■ What is required
As you look over the data below, please find each line where the word "down" appears, then copy it.

■ Data for review
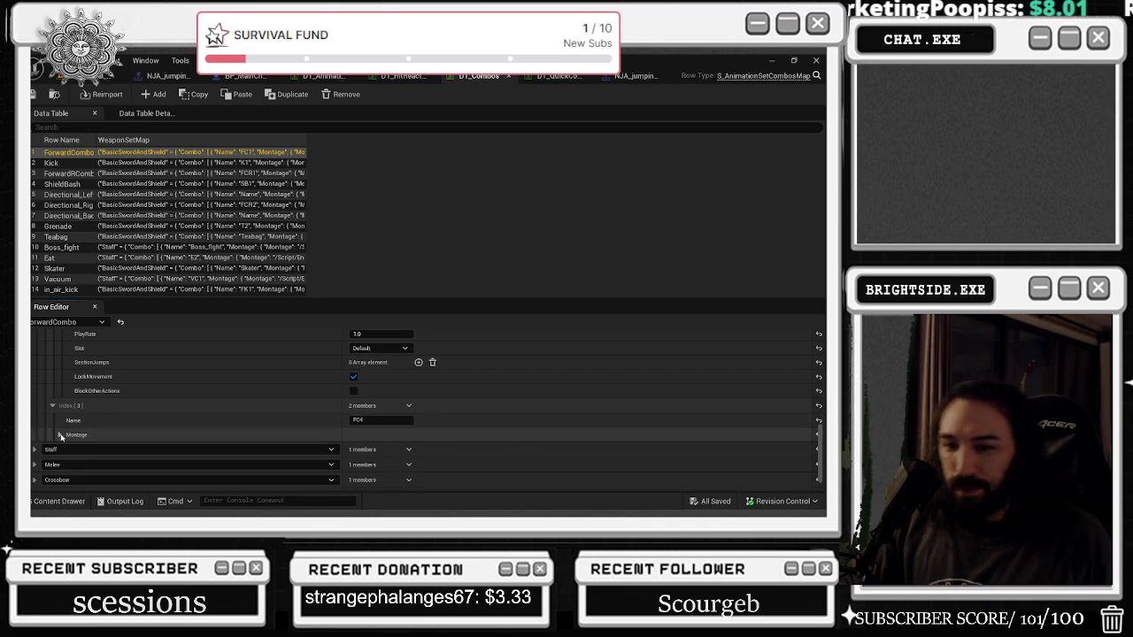
left_click(61, 435)
scroll(231, 392, "down", 2)
scroll(215, 384, "up", 5)
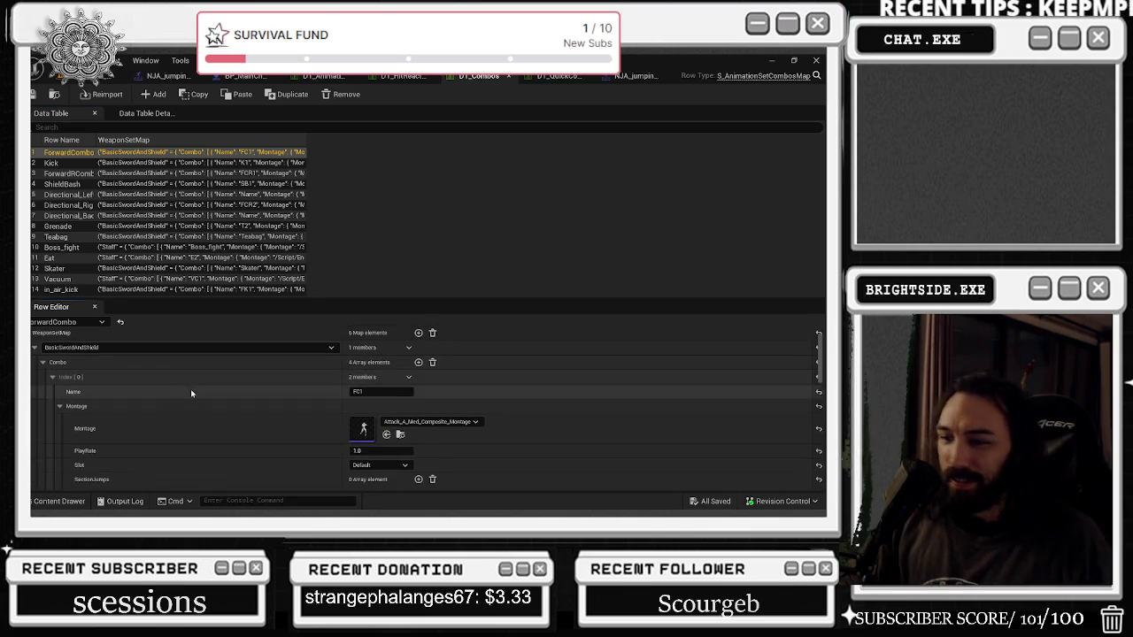
scroll(190, 390, "down", 3)
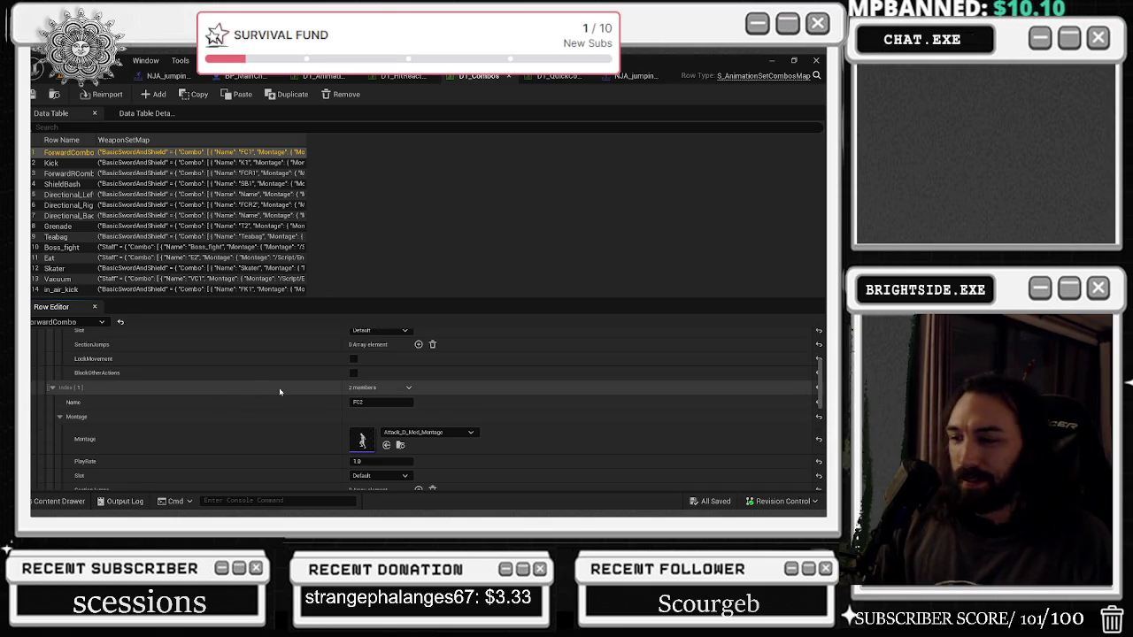
scroll(277, 386, "down", 3)
scroll(276, 392, "down", 2)
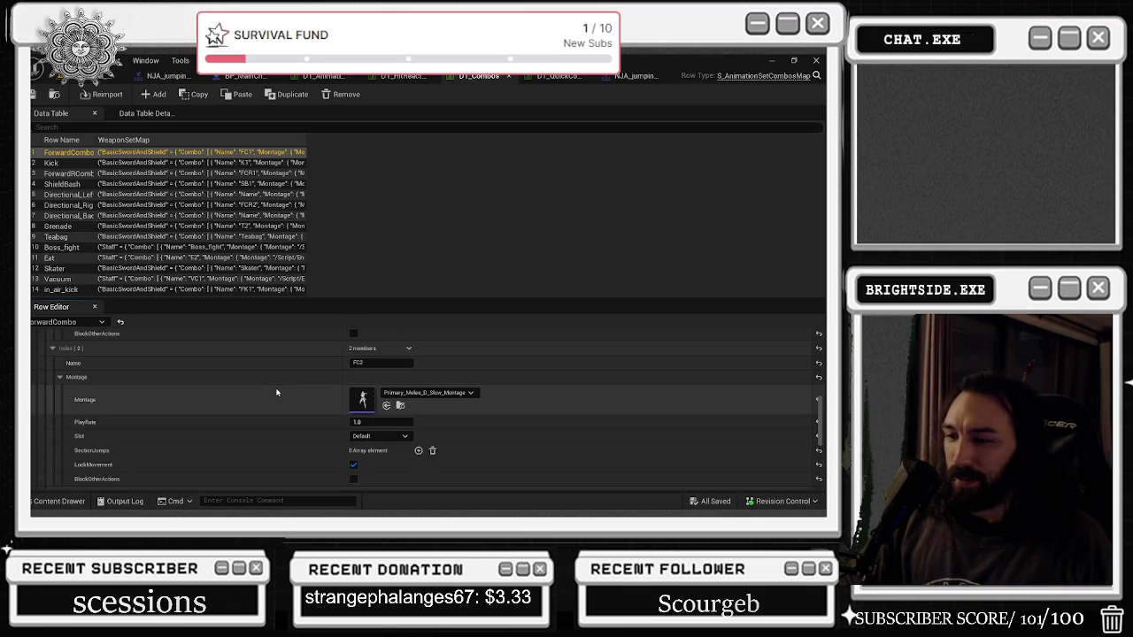
scroll(276, 392, "down", 1)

■ Task answer
scroll(231, 392, "down", 2)
scroll(190, 390, "down", 3)
scroll(277, 386, "down", 3)
scroll(276, 392, "down", 2)
scroll(276, 392, "down", 1)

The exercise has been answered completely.